Royal Park – Citizen Scientists
Royal Park is also a popular location for hundreds citizen scientists throughout the year. They record Observations into online platforms such as eBird, Birdata, iNaturalist and numerous other platforms. All this data finds it’s way into the Atlas of Living Australia and is available for scientific research. Since 2017 over 150,000 observations and photographs of all wildlife and flora have recorded in the Atlas of Living Australia for the Park.
The Friends of Royal Park, Parkville has a Facebook page. it features photos of birds, insects, plants, landscapes, events and comments.
Link is: https://www.facebook.com/groups/159966894096868 or search for Friends of Royal Park, Parkville.

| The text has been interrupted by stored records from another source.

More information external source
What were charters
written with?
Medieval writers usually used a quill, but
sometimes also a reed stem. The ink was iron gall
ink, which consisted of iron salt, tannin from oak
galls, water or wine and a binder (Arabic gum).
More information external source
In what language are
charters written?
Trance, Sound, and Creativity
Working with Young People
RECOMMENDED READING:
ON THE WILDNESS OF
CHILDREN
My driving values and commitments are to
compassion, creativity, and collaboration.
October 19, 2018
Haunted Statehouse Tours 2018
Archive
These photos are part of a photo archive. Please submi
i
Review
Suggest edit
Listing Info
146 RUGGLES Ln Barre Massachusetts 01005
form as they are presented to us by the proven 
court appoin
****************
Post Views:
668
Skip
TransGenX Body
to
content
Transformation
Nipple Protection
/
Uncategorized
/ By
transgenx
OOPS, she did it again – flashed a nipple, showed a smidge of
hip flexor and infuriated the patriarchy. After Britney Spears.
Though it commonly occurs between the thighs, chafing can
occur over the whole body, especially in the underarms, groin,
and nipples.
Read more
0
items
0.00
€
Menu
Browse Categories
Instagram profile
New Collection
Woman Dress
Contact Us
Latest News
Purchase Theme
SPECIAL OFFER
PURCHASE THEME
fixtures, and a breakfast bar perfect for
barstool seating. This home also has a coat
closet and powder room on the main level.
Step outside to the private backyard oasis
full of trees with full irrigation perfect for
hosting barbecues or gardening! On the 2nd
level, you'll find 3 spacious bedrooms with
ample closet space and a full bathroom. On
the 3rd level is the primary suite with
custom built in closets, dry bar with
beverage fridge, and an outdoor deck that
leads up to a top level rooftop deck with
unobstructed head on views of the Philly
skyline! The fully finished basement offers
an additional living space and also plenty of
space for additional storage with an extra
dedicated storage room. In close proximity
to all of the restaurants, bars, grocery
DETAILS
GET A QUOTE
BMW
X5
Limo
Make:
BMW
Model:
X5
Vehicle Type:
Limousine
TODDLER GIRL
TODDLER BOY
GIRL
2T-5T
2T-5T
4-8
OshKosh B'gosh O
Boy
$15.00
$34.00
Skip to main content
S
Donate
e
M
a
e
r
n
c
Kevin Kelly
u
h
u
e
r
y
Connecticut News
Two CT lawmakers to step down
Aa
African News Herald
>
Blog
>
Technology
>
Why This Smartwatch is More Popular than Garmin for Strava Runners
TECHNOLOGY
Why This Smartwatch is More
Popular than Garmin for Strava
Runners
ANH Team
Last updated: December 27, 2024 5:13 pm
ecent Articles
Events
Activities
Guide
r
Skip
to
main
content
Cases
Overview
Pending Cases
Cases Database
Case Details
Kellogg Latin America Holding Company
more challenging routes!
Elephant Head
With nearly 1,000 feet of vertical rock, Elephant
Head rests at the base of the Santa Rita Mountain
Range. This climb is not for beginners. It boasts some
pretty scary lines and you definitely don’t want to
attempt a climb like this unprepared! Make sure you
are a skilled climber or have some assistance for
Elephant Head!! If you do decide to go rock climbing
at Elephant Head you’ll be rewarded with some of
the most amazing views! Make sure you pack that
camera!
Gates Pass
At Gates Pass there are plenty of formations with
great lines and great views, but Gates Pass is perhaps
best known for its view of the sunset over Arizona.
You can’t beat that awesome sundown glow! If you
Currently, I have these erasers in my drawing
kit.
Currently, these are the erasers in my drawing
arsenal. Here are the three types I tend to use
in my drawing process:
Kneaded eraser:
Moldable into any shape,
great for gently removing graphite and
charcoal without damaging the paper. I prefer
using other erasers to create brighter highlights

For more information on our ACTIVITIES, email email@example.com
iNaturalist* Can be used to:
- Browse the observations made in Royal Park or anywhere around the globe… maybe future holiday spots.
- Log your own observations by uploading either a photo or a sound recording and help map biodiversity for everyone to use. Note only wild organisms will be accepted; not domesticated.
- Search on the name of your favourite bird/insect/plant and see if/where people have spotted it around your area.
- The best feature is the iNaturalist artificial intelligence. It can analyse your photo and suggest the most likely couple of names for what you have seen based on previous data. It then gives you more examples of photos to compare. Once you upload your photo and make a likely identification using the artificial intelligence, you can then either log out or submit that observation. If you submit, other people will either agree with your choice or give you another classification to check. When your choice is agreed upon, the observation becomes “research grade” and is uploaded into the Atlas of Living Australia (ALA).
- Visit the Royal Park, Park iNaturilist Project https://inaturalist.ala.org.au/projects/royal-park-parkville
* iNaturalist Australia is a membership agreement between the iNaturalist Network, the Atlas of Living Australia and CSIRO. It is a neat tool that can be used to record observations of the occurrence and abundance of living organisms for present and future biological and ecological research.